There are those who we might call apathetic atheists.  They are those who have never allowed themselves to experience their innate religious sense because they have been habitually distracted by the goods and by the noise of the world.  For such, atheism is more of a convenient rationalization of their chosen lifestyle than any other motivation to consider themselves to be atheists.

Finally, we might identify the category of scandal atheism.  There are a diverse number of possible scandals (something that has caused the atheist to doubt God’s existence).  Perhaps the most compelling argument for atheism is the scandal of human suffering, especially among the most innocent (Dostoyevsky’s character Ivan in the Grand Inquisitor (Brothers Karamazov), compellingly “justifies” his atheism in this way).  However, the lives of practical atheism manifested by all too many Christians (and many other believers) give lie to their words of belief and so is often used as a justification.  In this way, many of us by our infidelities to Christ, become practical anti-Christs.  Scandal atheists are the most likely, of all forms, to have had this as their initial motivation to atheism.

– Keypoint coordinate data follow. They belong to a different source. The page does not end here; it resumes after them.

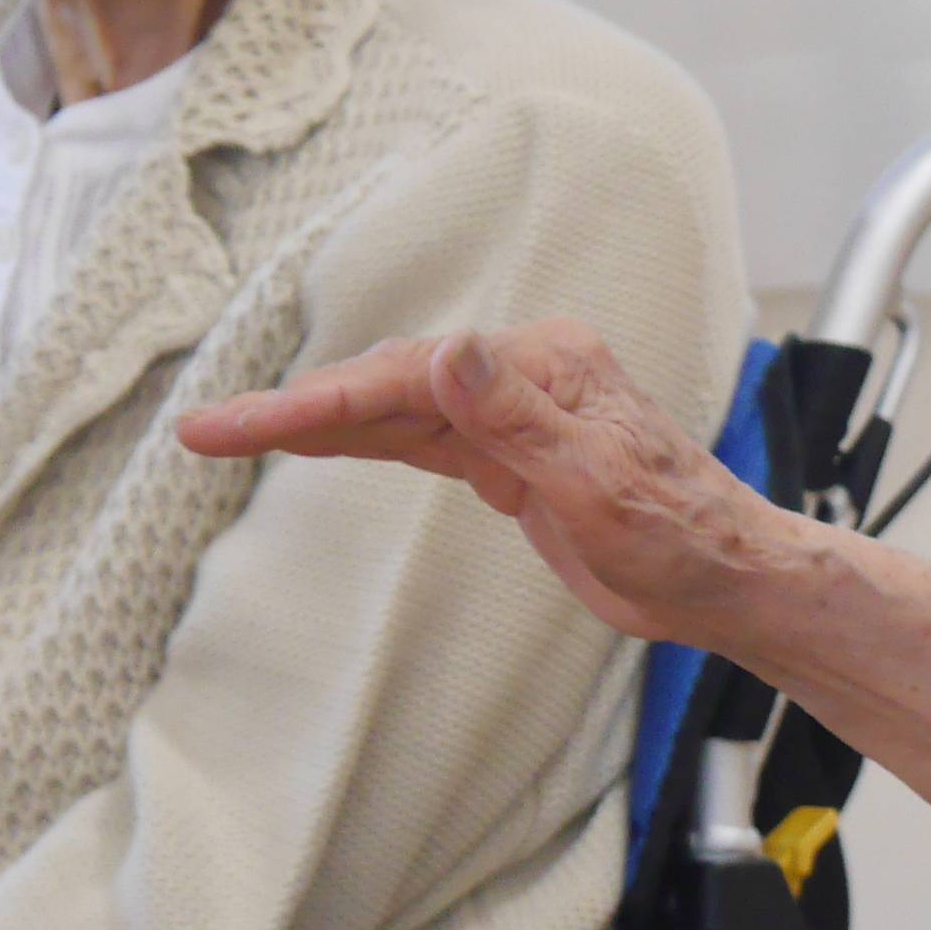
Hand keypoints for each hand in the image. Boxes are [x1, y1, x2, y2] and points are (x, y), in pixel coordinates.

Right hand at [175, 322, 794, 651]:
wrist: (728, 580)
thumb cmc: (682, 535)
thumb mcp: (597, 482)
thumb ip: (518, 417)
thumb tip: (447, 349)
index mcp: (544, 365)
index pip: (410, 378)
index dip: (320, 401)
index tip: (243, 426)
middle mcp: (523, 375)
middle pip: (388, 385)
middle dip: (294, 410)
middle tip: (202, 433)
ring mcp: (514, 413)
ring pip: (395, 411)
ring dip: (315, 423)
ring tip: (226, 436)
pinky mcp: (510, 456)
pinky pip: (418, 440)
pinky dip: (361, 440)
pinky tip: (311, 440)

What this very brief sketch reflects is that proclaiming the message of mercy to any particular atheist must begin with a long session of listening.  One must hear why he believe he became an atheist.  One also must discern what lifestyle commitments or other such motivations will prevent the atheist from opening himself to a critical reassessment of his professed un-belief.  The approach will be different with the different motivations of and justifications for atheism.  For example, if one detects an attitude of arrogant, intellectual superiority a direct offer of mercy may likely be taken as a humiliation.  Yet, the message of mercy is for all of humanity. 

The message of mercy will resonate most strongly with those who come to recognize their own misery, the recognition of which they may likely have been trying to suppress, often by means of the illusory boldness of their atheism.  Helping them to admit to the misery of their existential aloneness and the unlikelihood of such an experience if they were not created for communion with God, might well be the most effective, general approach.

Every single person created by God, is made for His love and so can (potentially at least) respond to His offer of merciful love.  Perhaps, the most effective first step we might take is to pray for him (and for ourselves) before we embark upon the pathway to offering explicitly to him, Jesus’s offer of mercy.